Phishing: Constant Vigilance

||Phishing: Constant Vigilance
2018-11-21T16:22:32+00:00 21/11/2018|Tags: , , , , , |

By: Chris Mermigas, Senior Corporate Counsel, USA Region 

Valid’s different business offerings focus on the secure side of innovation whether it be protecting the identity on a credit card or driver’s license or protecting our clients’ confidential information. In this digital age, a thief is no longer dropping in from the ventilation system to steal files from computers. The thief now manipulates a keyboard or phone from anywhere in the world impersonating your boss, a CEO, a customer, your bank or even a government agent. Such fraudulent identities assumed in emails, sent from seemingly respectable companies or individuals, target unsuspecting users in order to solicit personal and confidential information, or money. This dangerous, widespread practice is known as “phishing.” The two most prevalent forms of phishing in a corporate setting are (1) impersonating a corporate executive asking for gift card, banking information and/or confidential information, and (2) impersonating a reputable company with a hyperlink that, when clicked on, exposes the computer to malicious software and/or unauthorized access.

The first type of phishing – a corporate executive asking for gift card, banking information and/or confidential information – can be difficult to question but easy to identify. Examples of this type of phishing include but are not limited to:

  • An email from a corporate executive requesting gift cards to be mailed to an unknown location or texted to an unknown phone number.
  • An email from a colleague asking you for product samples to be sent to an unknown business or address.
  • An email from a corporate executive or an employee requesting banking information.
  • An email from a corporate executive requesting a wire transfer.
  • More prevalent in personal setting rather than corporate setting: A phone call from the IRS stating that a warrant has been issued against you or a case is about to be filed against you.

These are only a few of the devious ways in which this type of phishing can occur. Sometimes the phishing attempt can be difficult to identify or risky to question. It is not easy for anyone to question a request from a corporate executive or a government agent. However, it is essential that you question anything that looks or sounds wrong, confirm the identity of the contact and don’t be afraid to ask your legal or IT department for assistance.

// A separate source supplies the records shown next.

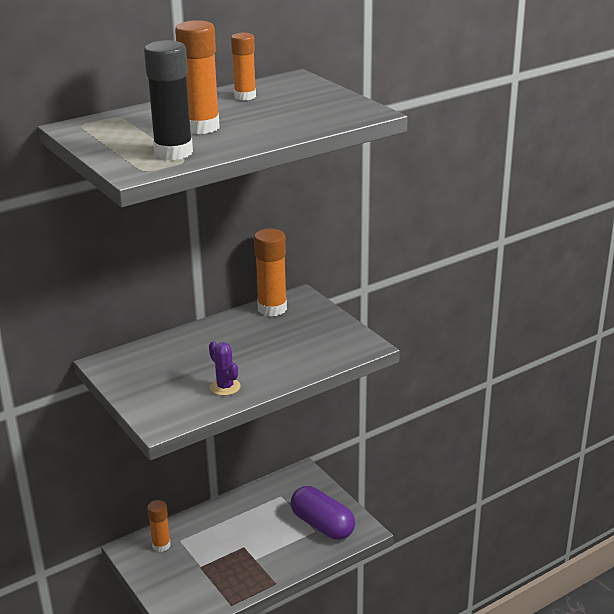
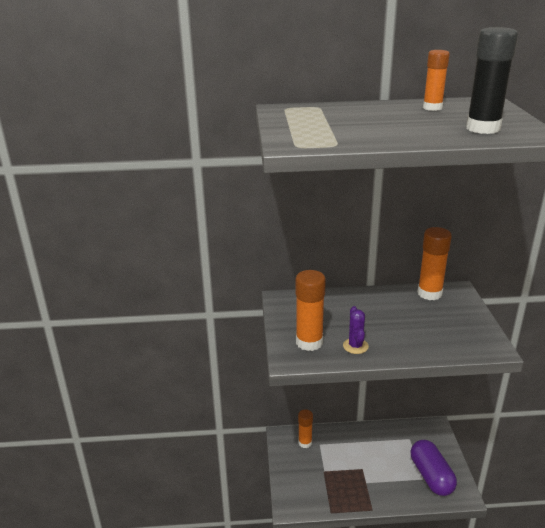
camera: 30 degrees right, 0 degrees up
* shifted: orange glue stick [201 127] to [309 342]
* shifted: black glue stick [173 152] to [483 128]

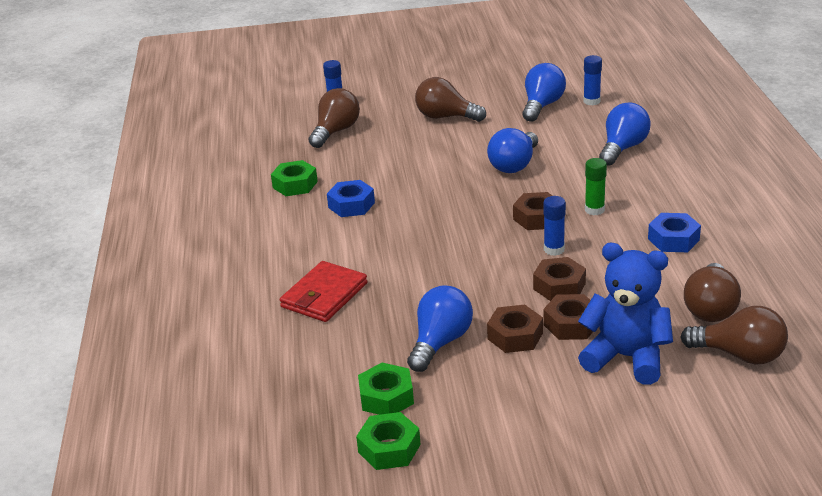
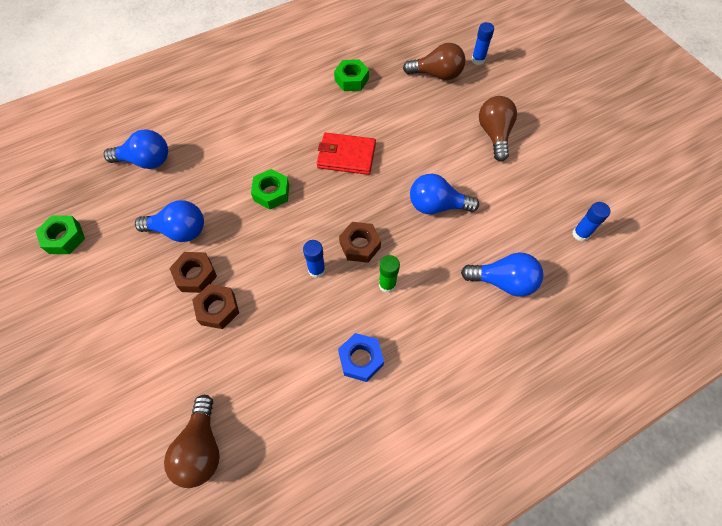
camera: 65 degrees right, 30 degrees up
* shifted: blue light bulb [542 106] to [146 161]
* gone: blue nut [351 205]
* gone: blue teddy bear [626 357]
* gone: brown nut [559 286]
* shifted: red wallet [324 295] to [346 156]
* gone: brown light bulb [710 308]
* shifted: green nut [386 397] to [271 193]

The second type of phishing – impersonating a reputable company with a malicious hyperlink – can jeopardize the company’s security with a simple click of your mouse. Everyone knows not to take candy from strangers, but in this digital age, never click on links unless you are 100% certain they are safe. Examples of this type of hyperlink phishing include, but are not limited to:

  • A file sharing email asking you to view or review a document.
  • An email requesting the user to view a news story or item.
  • An email that appears similar to a corporate Human Resources system.
  • An email that appears to originate from your bank or credit card company.

Again, these are only a few of the countless variations of deceptive emails that trick the user into clicking on a link that contains malware or redirects the user to a page that requires them to input private, confidential or login information.

There are many ways for a cyber-criminal to breach a secure network or steal information, and there is no fool proof defense to prevent it. There is no guarantee that the corporate IT department can block all the phishing emails, or that your email system can SPAM them. The best defense is constant vigilance, which should include consistently doing the following:

  1. Do not click on links or attachments from unknown senders you do not recognize.
  2. Be especially cautious when opening attachments or clicking on links from external sources from outside the company.
  3. Scrutinize sender email addresses, looking for suspicious or misleading domain names.
  4. Do not provide sensitive personal information in emails (such as usernames and passwords).
  5. Hold your computer cursor over a link to inspect the web address/URL to investigate whether they are legitimate and not imposter sites.
  6. Do not try to open a shared document that you are not expecting to receive.
  7. If you receive an email that does not look right, or if you are unsure of an email’s legitimacy, DO NOT RESPOND. Instead, call the sender on the phone to verify the email or contact your IT Department to investigate.

Phishing has been a serious, constant cyber threat for both personal and corporate systems for many years, and the threat is not abating anytime soon. Moreover, people who phish find devious and nefarious ways to trick people into falling for their scams. It is important to be vigilant and to be mindful about not clinking on unknown links. No one should ever request personal information, usernames, passwords, bank information or money from you via email.